**EXERCISE GOAL:** Quote the stretch from "Posted on Saturday, August" through "Health & Wellness Center." in the news item about students moving in at Lindsey Wilson College.
::: TEXT SECTION
Posted on Saturday, August 14, 2010 [10:16 PM]
LWC students Hannah Hunter of Versailles, Ky., left, Rachel Carr of Danville, Ky., Natalie Vickas of Lancaster, Ky., Megan Humphress of Louisville, Ky., and Sydney Bird of Louisville relax in the John B. Begley Chapel fountain.
COLUMBIA, Ky. -- Lindsey Wilson College Vice President of Academic Affairs Bettie Starr summed it up the college's sentiment when she said on Saturday afternoon that "a college campus in the summer is a little sad."
But the campus' mood quickly changed this weekend as students returned to Columbia-Adair County and began moving into the LWC's residence halls.
"We couldn't be happier that you are here with us today," she told LWC's freshmen during Saturday afternoon's kick-off ceremony, held in the Doris and Bob Holloway Health & Wellness Center. 
By the end of the day, a record number of freshmen had moved into LWC's residence halls. LWC officials won't know for a few days how many total residential students are living on the A.P. White Campus, but they already know it will exceed the record 847 students established last year.
::::::
::: DATA PROVIDED
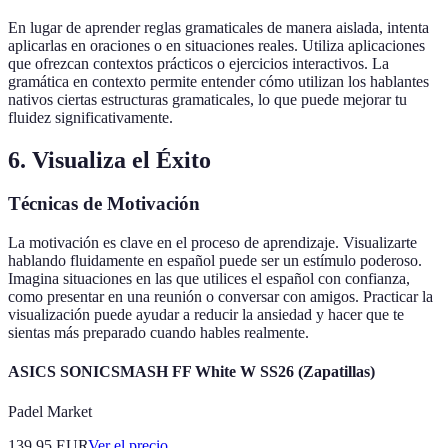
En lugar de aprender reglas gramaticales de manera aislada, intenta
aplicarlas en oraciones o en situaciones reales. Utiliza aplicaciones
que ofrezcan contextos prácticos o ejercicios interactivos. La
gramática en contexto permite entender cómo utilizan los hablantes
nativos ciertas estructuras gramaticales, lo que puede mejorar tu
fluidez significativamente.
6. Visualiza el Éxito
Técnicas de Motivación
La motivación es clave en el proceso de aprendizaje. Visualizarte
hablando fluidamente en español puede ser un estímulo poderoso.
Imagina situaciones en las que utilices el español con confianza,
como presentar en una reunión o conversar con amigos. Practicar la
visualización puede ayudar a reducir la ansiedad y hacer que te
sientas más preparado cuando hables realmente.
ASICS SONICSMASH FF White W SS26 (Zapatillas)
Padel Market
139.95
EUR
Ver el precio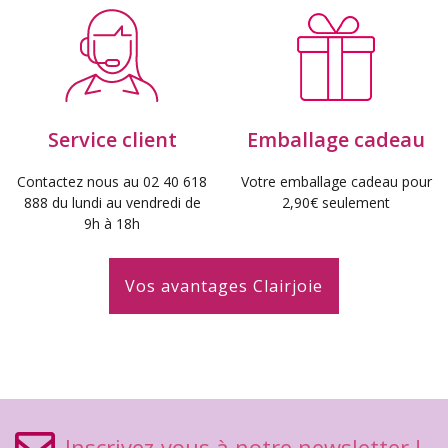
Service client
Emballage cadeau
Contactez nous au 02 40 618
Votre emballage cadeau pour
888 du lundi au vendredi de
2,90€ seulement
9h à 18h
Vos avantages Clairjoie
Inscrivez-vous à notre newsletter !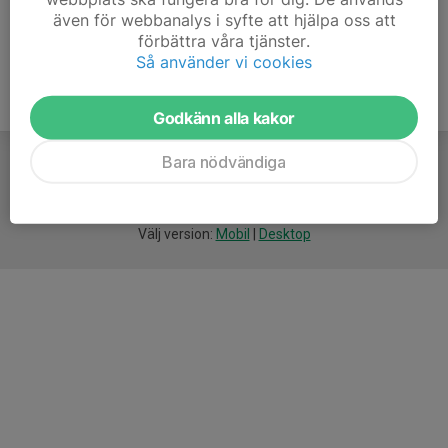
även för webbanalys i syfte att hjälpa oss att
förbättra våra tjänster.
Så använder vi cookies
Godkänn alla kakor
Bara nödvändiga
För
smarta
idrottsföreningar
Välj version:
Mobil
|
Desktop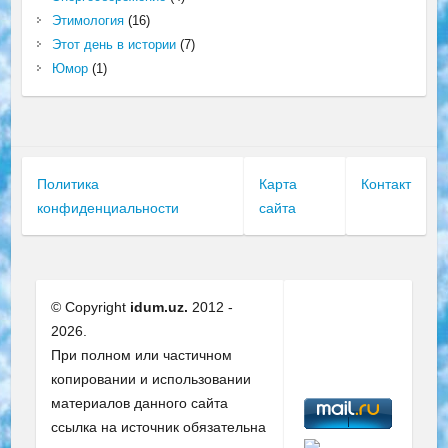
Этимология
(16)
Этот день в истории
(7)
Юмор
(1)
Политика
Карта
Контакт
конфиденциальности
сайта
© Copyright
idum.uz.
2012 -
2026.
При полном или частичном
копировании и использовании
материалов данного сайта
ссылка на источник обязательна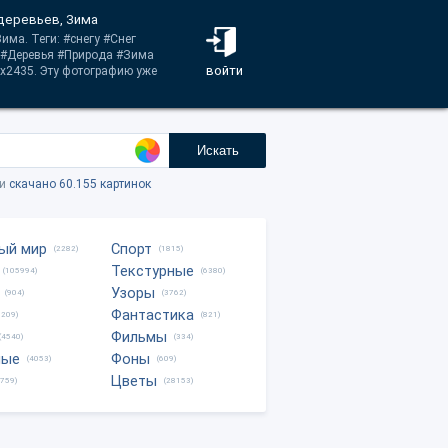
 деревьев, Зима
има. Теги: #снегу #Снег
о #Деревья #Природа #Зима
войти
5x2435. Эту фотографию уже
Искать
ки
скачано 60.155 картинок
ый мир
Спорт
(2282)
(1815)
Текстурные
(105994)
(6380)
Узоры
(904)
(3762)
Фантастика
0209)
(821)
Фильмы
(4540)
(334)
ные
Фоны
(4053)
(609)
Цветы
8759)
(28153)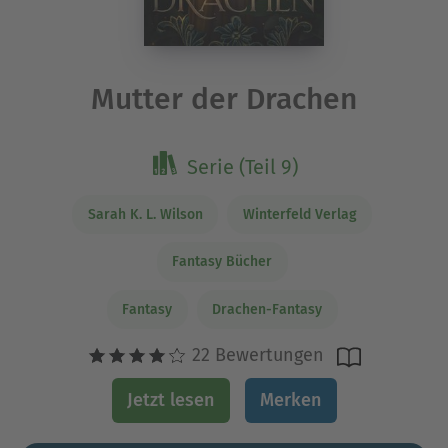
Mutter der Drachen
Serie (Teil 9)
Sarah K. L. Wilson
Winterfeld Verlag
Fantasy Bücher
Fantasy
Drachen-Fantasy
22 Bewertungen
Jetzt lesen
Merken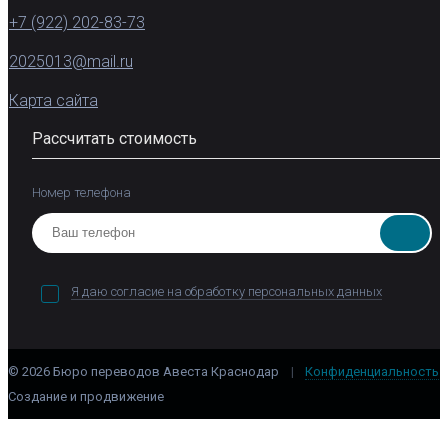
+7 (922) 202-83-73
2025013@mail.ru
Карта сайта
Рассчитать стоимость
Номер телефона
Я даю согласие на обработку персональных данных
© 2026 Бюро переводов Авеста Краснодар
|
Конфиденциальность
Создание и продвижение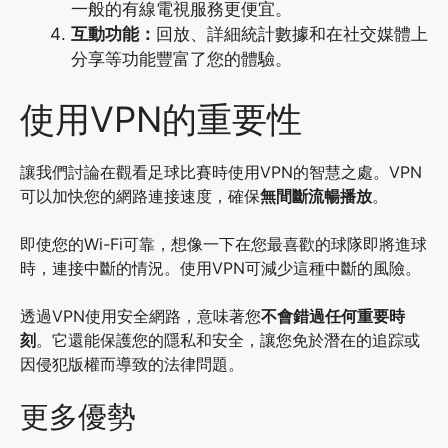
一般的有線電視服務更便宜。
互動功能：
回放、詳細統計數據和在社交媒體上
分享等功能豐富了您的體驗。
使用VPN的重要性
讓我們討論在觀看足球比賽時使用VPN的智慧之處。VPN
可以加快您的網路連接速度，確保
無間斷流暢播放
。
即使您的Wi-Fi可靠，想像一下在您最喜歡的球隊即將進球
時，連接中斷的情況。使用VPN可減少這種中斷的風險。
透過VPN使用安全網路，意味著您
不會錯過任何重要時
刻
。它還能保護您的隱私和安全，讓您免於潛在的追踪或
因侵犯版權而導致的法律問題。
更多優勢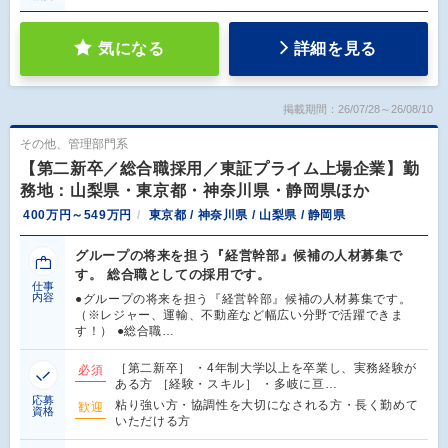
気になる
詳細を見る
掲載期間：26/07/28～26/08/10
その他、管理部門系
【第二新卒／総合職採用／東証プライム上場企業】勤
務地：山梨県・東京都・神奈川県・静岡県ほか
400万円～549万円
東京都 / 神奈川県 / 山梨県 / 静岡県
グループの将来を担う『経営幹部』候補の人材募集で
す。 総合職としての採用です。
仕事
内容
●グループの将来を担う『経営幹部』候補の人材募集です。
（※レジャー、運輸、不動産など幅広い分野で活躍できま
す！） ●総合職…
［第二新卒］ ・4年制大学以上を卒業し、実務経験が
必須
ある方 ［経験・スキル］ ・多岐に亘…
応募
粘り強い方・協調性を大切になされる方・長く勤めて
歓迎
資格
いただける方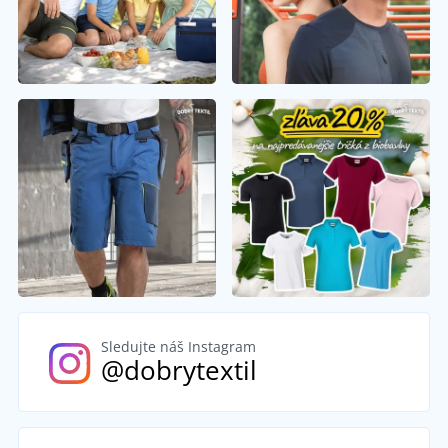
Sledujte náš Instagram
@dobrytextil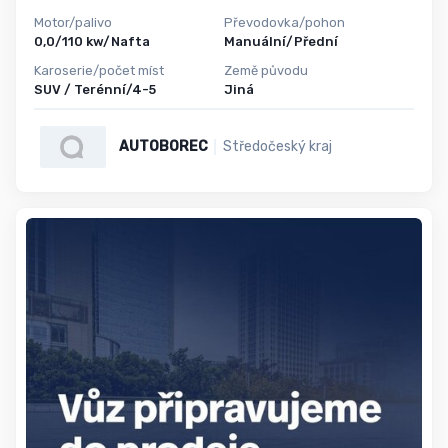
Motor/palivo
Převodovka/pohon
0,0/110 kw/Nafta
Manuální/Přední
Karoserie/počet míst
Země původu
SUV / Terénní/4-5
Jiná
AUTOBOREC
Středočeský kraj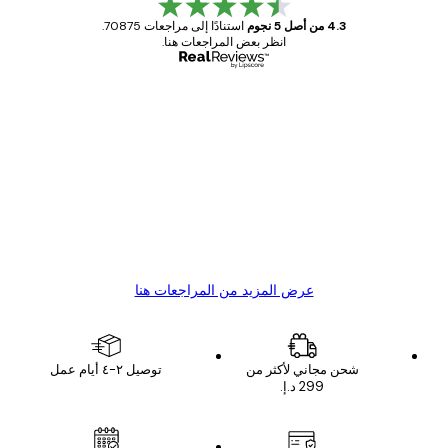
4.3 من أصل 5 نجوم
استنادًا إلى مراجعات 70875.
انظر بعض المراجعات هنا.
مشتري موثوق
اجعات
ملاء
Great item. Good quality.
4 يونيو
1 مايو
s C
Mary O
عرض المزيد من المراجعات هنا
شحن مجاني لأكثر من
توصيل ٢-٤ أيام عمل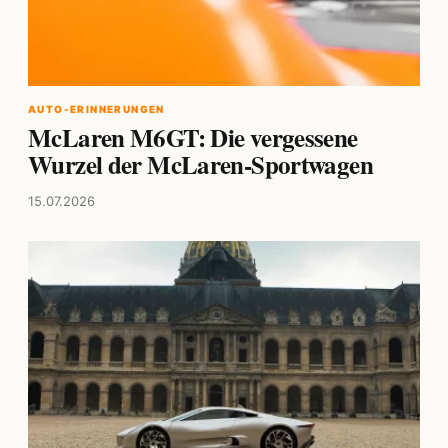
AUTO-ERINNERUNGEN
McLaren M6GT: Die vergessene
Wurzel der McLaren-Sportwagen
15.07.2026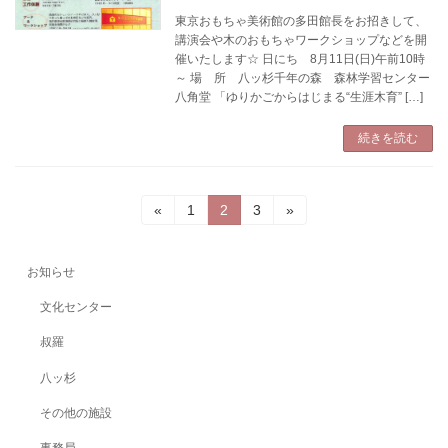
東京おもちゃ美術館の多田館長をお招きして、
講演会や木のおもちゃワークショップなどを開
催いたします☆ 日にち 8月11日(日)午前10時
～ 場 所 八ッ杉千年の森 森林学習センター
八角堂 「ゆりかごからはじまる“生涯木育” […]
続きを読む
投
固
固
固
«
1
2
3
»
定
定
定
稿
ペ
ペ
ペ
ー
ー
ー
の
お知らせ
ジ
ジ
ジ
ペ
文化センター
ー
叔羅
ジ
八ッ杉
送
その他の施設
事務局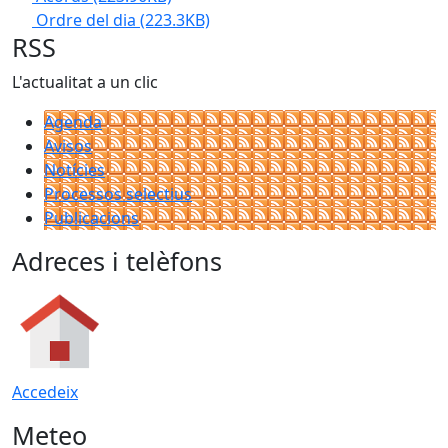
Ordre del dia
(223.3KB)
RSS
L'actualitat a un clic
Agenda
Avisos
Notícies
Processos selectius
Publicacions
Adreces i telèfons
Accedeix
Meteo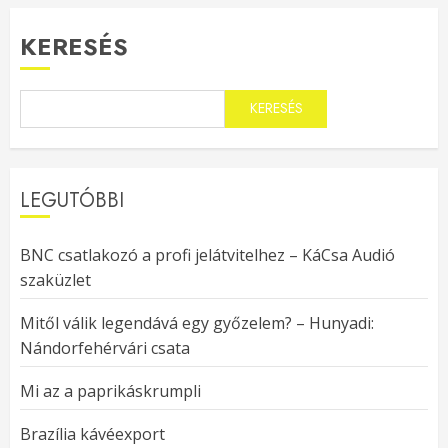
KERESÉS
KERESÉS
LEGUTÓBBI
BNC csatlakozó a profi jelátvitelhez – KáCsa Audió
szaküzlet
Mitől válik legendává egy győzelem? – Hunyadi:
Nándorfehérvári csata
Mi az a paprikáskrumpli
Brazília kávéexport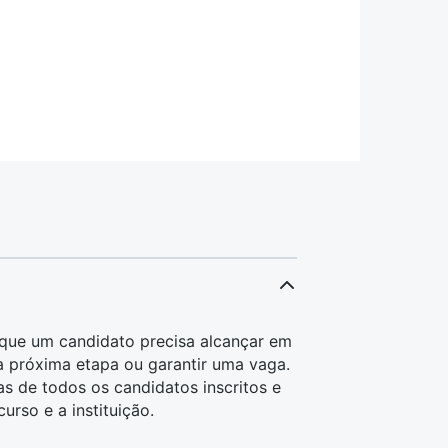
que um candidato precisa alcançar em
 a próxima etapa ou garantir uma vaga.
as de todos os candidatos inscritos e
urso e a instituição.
::::::
**WRITTEN ANSWER:**
Posted on Saturday, August 14, 2010 [10:16 PM]
LWC students Hannah Hunter of Versailles, Ky., left, Rachel Carr of Danville, Ky., Natalie Vickas of Lancaster, Ky., Megan Humphress of Louisville, Ky., and Sydney Bird of Louisville relax in the John B. Begley Chapel fountain.
COLUMBIA, Ky. -- Lindsey Wilson College Vice President of Academic Affairs Bettie Starr summed it up the college's sentiment when she said on Saturday afternoon that "a college campus in the summer is a little sad."
But the campus' mood quickly changed this weekend as students returned to Columbia-Adair County and began moving into the LWC's residence halls.
"We couldn't be happier that you are here with us today," she told LWC's freshmen during Saturday afternoon's kick-off ceremony, held in the Doris and Bob Holloway Health & Wellness Center.